Source extract ▸
########################################

Nonetheless, socialist ideas underwent a revival. The Social Democratic Federation was founded in 1881 (taking on its new name in 1884). Less than a decade later the reformist Independent Labour Party came into existence under the leadership of Keir Hardie. Though beginning very much as a sect, the SDF won an important, if thin, layer to its Marxism. The ILP won a somewhat wider layer to its Christian-tinged socialism. Yet, while organised adherents were always few in number, socialist ideas spread far and wide. Into the intelligentsia, into the trade unions, into the masses.
Alarm bells sounded in ruling class circles. Traditional methods of intimidation - scab labour, army bayonet and police baton - proved inadequate. From amongst the more astute minds there had already begun the search for a strategy that would obtain consent for capitalism and provide a positive alternative to socialism.
Paying a ransom
Joseph Chamberlain argued that property should pay a “ransom” for the “security which it enjoys”.4 Along the same lines, Arthur Balfour stated: “Social legislation is not merely to be distinguished from socialist legislation, but is its most direct opposite and its most effective antidote.”5 In his pamphlet, Imperialism, the highest stage of capitalism, Lenin quoted another of these patricians, Cecil Rhodes. He had related to his close friend, the journalist, WT Stead, how in 1895 socialist agitation and fear of revolution gave an added impetus to his imperialist convictions:
I was in the East End of London yesterday and attended a meeting of the unemployed. I listened to the wild speeches, which were just a cry for ‘bread! bread! bread!’ and on my way home I pondered over the scene and I became more than ever convinced of the importance of imperialism ... My cherished idea is a solution for the social problem: ie, in order to save the 40 million inhabitants of the United Kingdom from a bloody civil war, we colonial statesmen must acquire new lands to settle the surplus population, to provide new markets for the goods produced in the factories and mines. The empire, as I have always said, is a bread-and-butter question. If you want to avoid civil war, you must become imperialists.6
Between 1870 and 1900 Britain added 4,754,000 square miles of territory and 88 million people to its already extensive empire. There was, moreover, a corresponding shift from free trade to empire protectionism and finance capital (banking, insurance and overseas investments). However, not only did the empire provide a captive market for Britain’s industries, lucrative positions for the haughty products of its public schools and an ideological focus for national cohesion. The ‘white Dominions’ became the chosen destination for the “strongest and most energetic” among its surplus population.7 Millions journeyed to Australia, Canada, South Africa and New Zealand.8
It ought to be added that meanwhile the British state faced massive discontent in the Kingdom of Ireland: remember, since 1800 a ‘home’ country in the United Kingdom. The 1879-82 land war saw a revolutionary overturn of landlordism. This was followed by John Redmond and legislation conceding home rule. Opposition in Ulster triggered the Curragh mutiny and threatened civil war. Easter 1916 opened the door to the rise of Sinn Féin and Dáil Éireann. By the early 1920s the whole of Ireland had been lost to semi-independence apart from the six counties of Northern Ireland.

########################################

Entries shown ▸
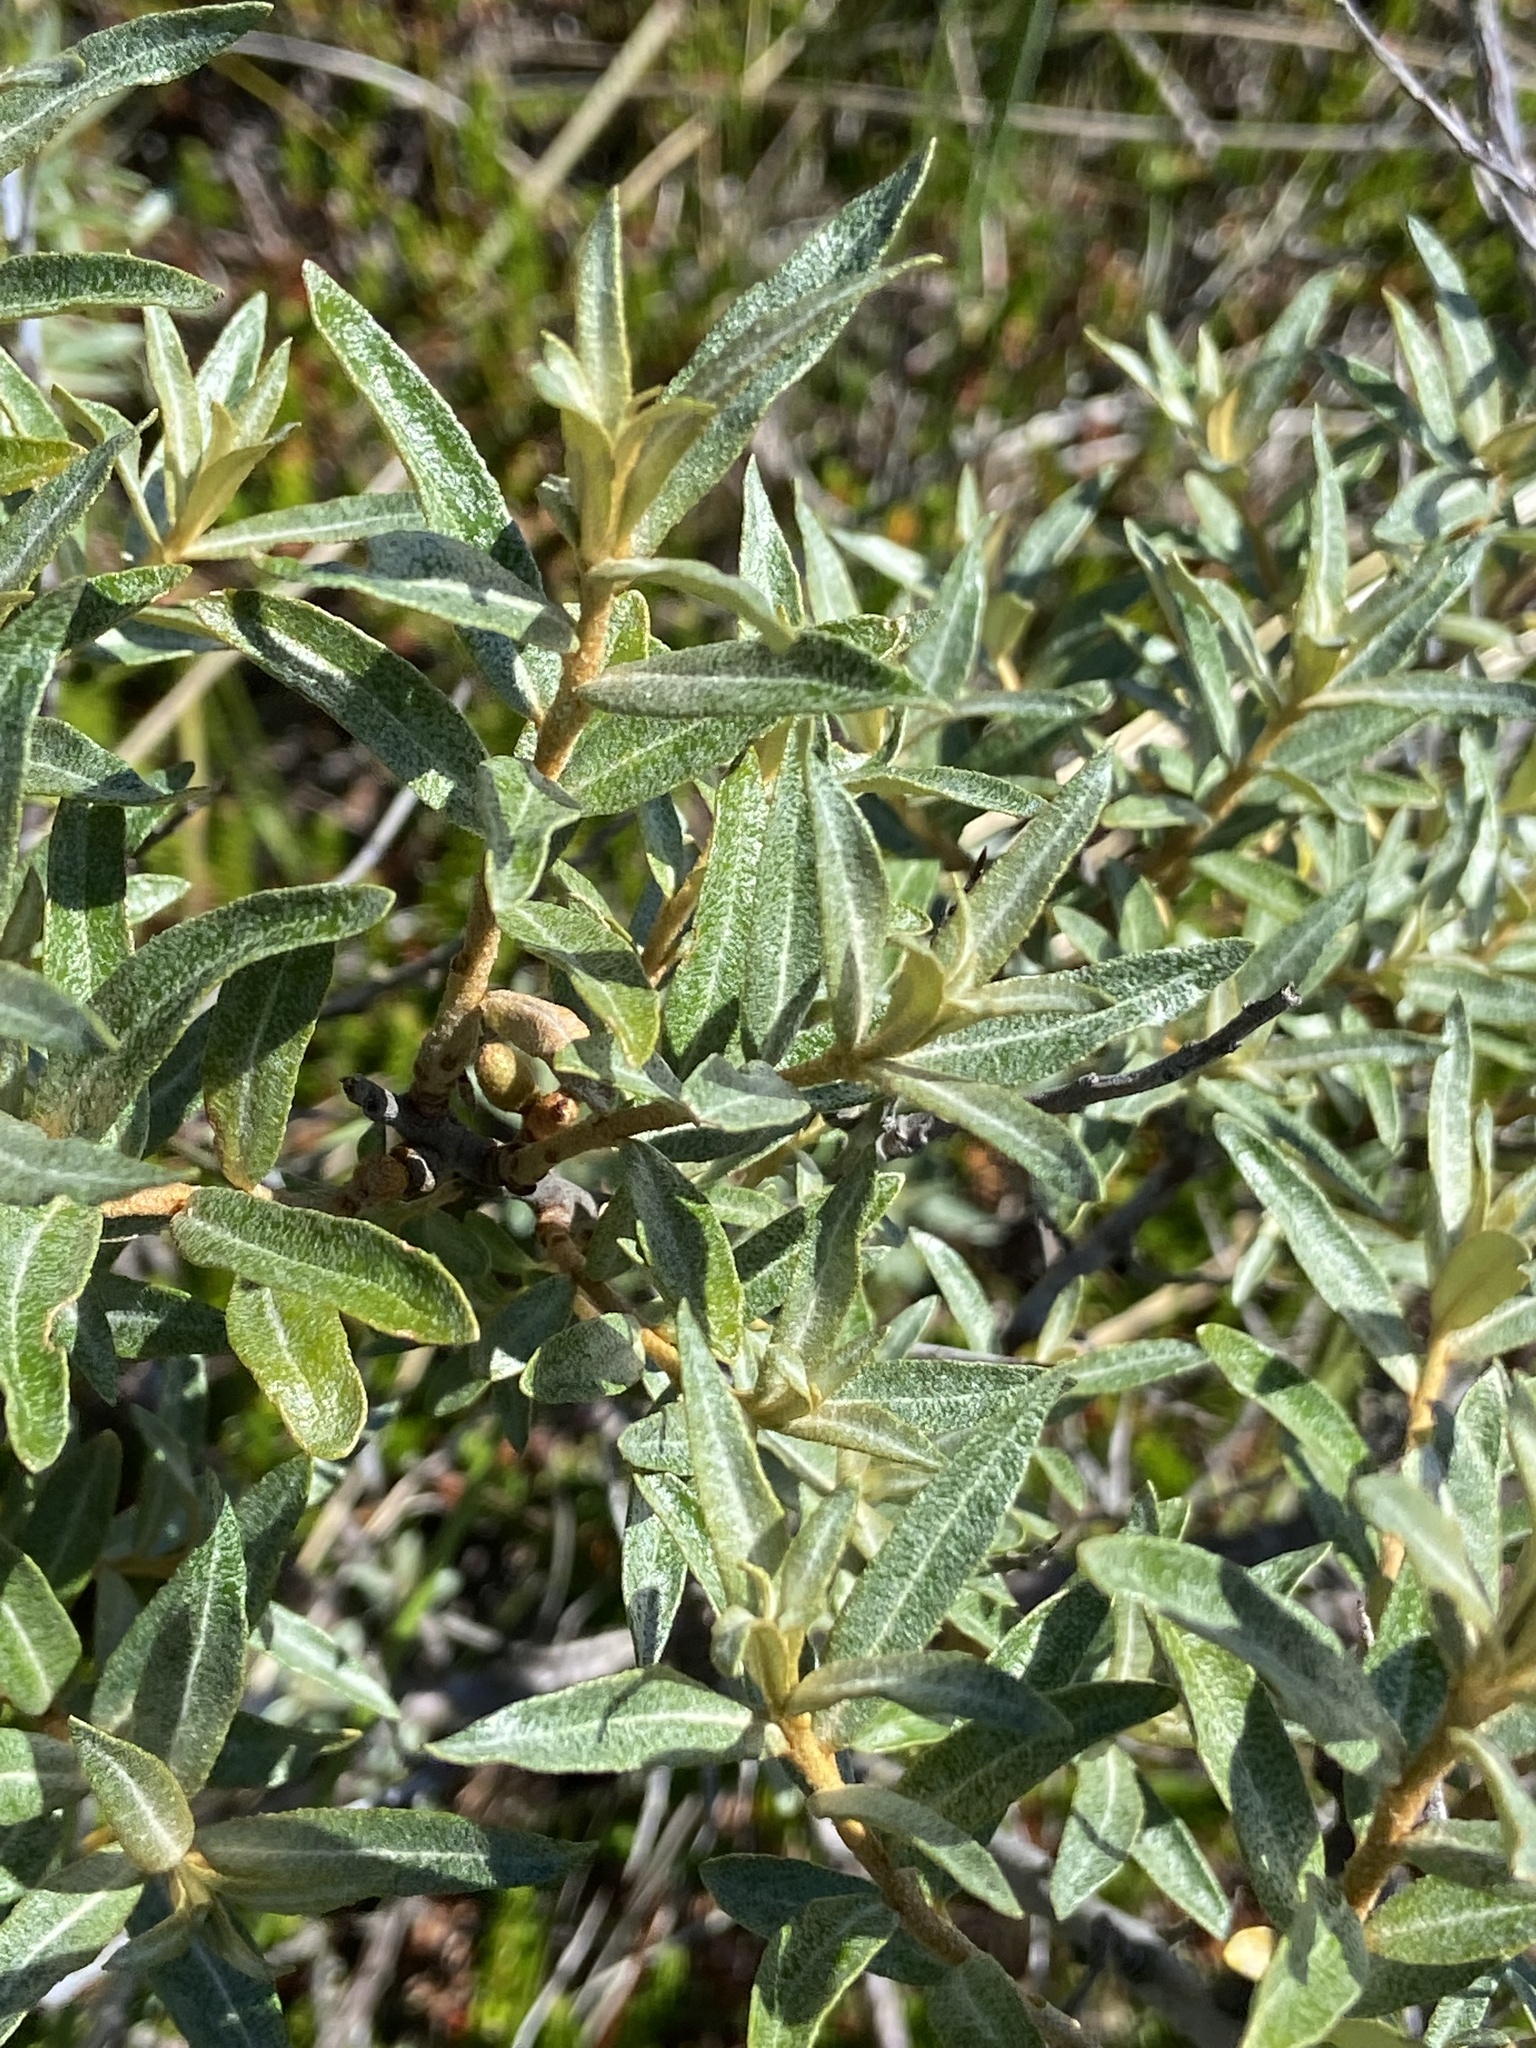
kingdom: Plantae
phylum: Tracheophyta
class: Magnoliopsida
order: Rosales
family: Elaeagnaceae
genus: Hippophae
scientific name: Hippophae rhamnoides
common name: Sea-buckthorn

########################################

Work to be completed ▸ Continue the passage on British socialism and empire from the point where it stops.

In response ▸
Then there was the women’s suffrage movement. Emmeline and Christabel Pankhurst successfully committed the Women’s Social and Political Union to a “Deeds, not words” strategy, which saw letter bombs, arson, vandalism and other forms of direct action, leading to frequent arrests, imprisonment and hunger strikes. The WSPU was the Palestine Action of its day (not that it was subject to a formal state ban). Note, women did not achieve equal voting rights with men till 1928.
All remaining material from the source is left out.